James Pogue v. Hybrid Energy, Inc., C.A. No. 11563-VCG (Del. Ch. August 5, 2016)

The Court of Chancery addressed an alleged shareholder’s claim to inspect the books and records of the defendant entity, Hybrid Energy, Inc. (“Hybrid”). The plaintiff claimed that Hybrid had issued him a stock certificate evidencing ownership of 1 million shares of Hybrid common stock. The plaintiff was also listed as a shareholder on Hybrid’s corporate stock ledger. However, at the time the plaintiff’s alleged stock certificate was issued, Hybrid’s Certificate of Incorporation authorized only 1,500 shares of common stock, all of which were already issued to someone other than the plaintiff. Nevertheless, the Court determined that the plaintiff’s name appearing on Hybrid’s share ledger was enough to create a rebuttable presumption that he was a shareholder entitled to inspect the books and records of Hybrid. The Court went on to find, however, that Hybrid had put forth enough evidence to rebut the presumption and the plaintiff was not entitled to access the books and records.
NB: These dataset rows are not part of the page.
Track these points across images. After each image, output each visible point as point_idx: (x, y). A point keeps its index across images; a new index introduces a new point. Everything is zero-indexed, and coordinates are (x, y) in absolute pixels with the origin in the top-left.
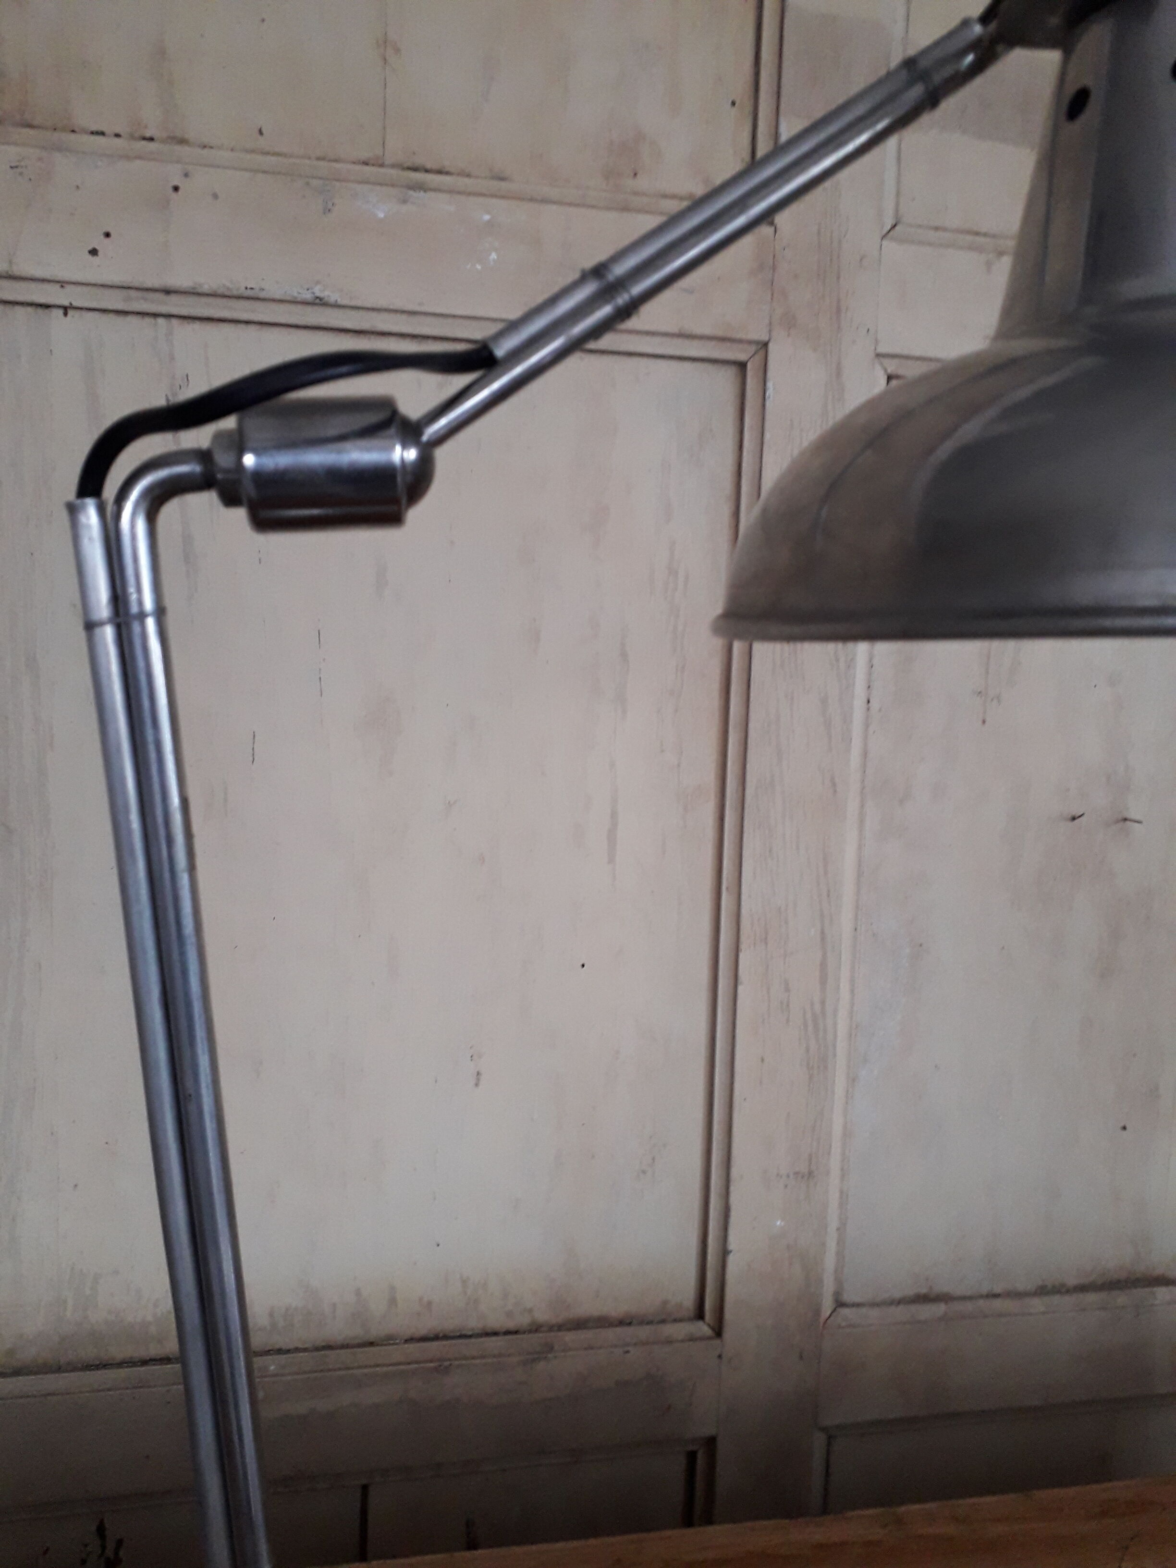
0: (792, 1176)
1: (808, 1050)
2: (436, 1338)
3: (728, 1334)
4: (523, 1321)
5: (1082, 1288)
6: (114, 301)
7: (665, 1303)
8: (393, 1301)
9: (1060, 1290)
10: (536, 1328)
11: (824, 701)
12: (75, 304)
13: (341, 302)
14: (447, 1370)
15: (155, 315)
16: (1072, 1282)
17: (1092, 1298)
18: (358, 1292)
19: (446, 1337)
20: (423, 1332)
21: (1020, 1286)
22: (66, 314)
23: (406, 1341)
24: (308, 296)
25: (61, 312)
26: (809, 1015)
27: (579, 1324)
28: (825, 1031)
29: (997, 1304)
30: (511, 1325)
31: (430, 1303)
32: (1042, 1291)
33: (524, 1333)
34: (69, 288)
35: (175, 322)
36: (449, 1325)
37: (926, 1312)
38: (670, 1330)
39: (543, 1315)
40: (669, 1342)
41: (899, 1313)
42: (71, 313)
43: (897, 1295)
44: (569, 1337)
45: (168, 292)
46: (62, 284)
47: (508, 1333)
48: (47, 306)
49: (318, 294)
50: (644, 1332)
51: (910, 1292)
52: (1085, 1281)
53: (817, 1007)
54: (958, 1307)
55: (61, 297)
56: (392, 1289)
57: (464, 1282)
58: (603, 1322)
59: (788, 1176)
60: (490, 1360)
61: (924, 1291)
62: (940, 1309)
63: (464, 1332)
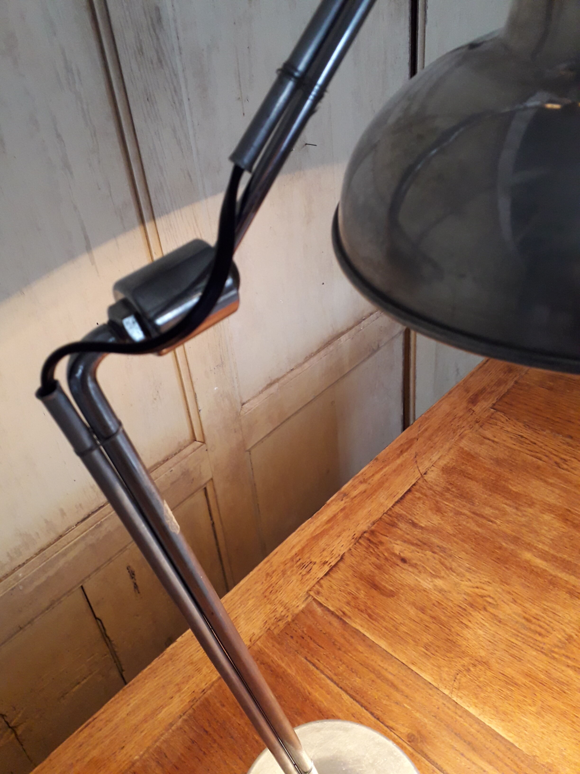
2: (89, 516)
3: (208, 441)
7: (179, 443)
14: (100, 525)
18: (46, 521)
20: (82, 518)
23: (76, 525)
31: (80, 505)
32: (307, 359)
37: (273, 389)
38: (184, 452)
40: (186, 457)
41: (264, 395)
43: (260, 389)
50: (174, 459)
51: (265, 385)
54: (282, 381)
56: (61, 510)
58: (157, 466)
59: (215, 369)
61: (269, 382)
62: (276, 386)
63: (100, 506)
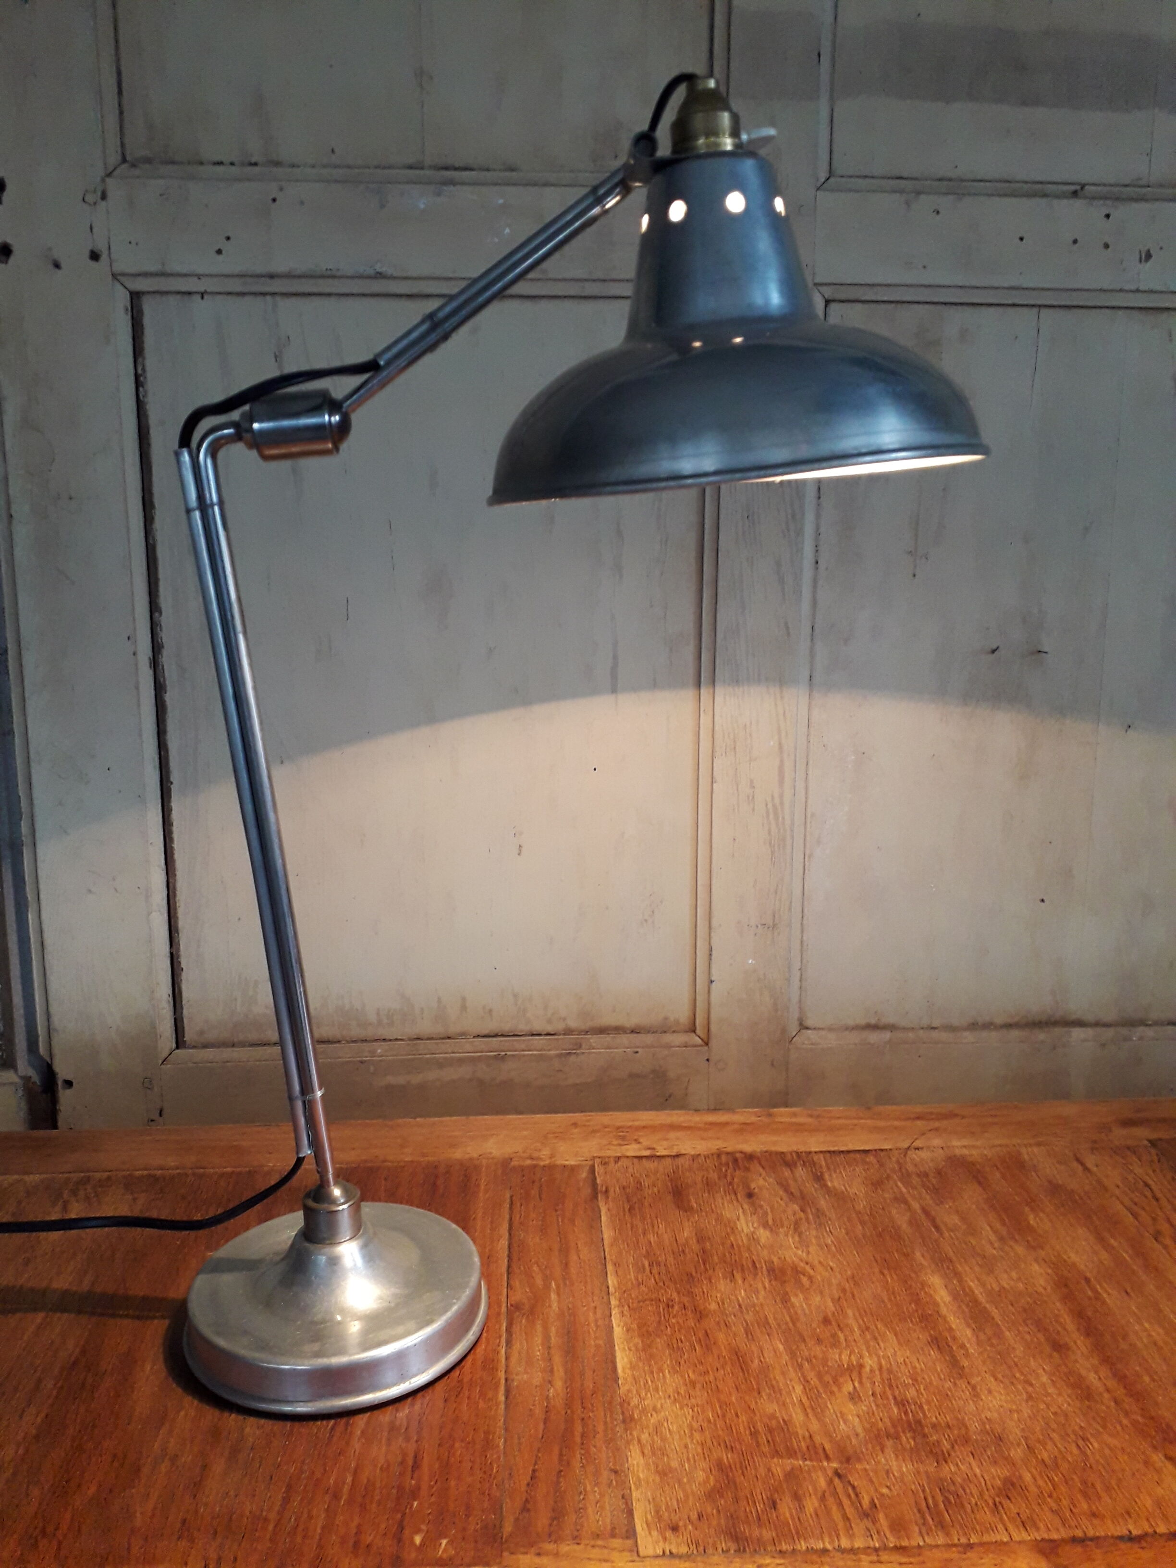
0: (759, 926)
1: (769, 833)
2: (496, 1036)
3: (714, 1043)
4: (560, 1026)
5: (1009, 1026)
6: (236, 286)
7: (666, 1018)
8: (464, 1008)
9: (988, 1026)
10: (568, 1032)
11: (778, 564)
12: (208, 290)
13: (395, 274)
14: (503, 1058)
15: (264, 294)
16: (999, 1021)
17: (1015, 1033)
18: (439, 1001)
19: (502, 1035)
20: (486, 1032)
21: (956, 1022)
22: (202, 298)
23: (474, 1037)
24: (370, 272)
25: (199, 297)
26: (770, 805)
27: (602, 1031)
28: (783, 818)
29: (935, 1034)
30: (550, 1029)
31: (490, 1011)
32: (973, 1026)
33: (560, 1035)
34: (203, 279)
35: (278, 298)
36: (506, 1027)
37: (874, 1037)
38: (668, 1038)
39: (573, 1024)
40: (668, 1046)
41: (854, 1038)
42: (206, 297)
43: (851, 1022)
44: (594, 1040)
45: (272, 276)
46: (199, 277)
47: (548, 1034)
48: (190, 293)
49: (379, 270)
50: (649, 1039)
51: (863, 1022)
52: (1010, 1021)
53: (777, 801)
54: (902, 1035)
55: (201, 286)
56: (464, 999)
57: (515, 996)
58: (618, 1030)
59: (757, 926)
60: (535, 1053)
61: (873, 1021)
62: (887, 1035)
63: (516, 1033)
BOTTOM LINE: This case serves as a reminder that Delaware corporations must keep an accurate stock ledger and books and records in order to avoid numerous potential issues. The appearance of a name on a corporation’s stock ledger will create a presumption, only rebuttable by other evidence to the contrary, that the person so named is a shareholder of the company.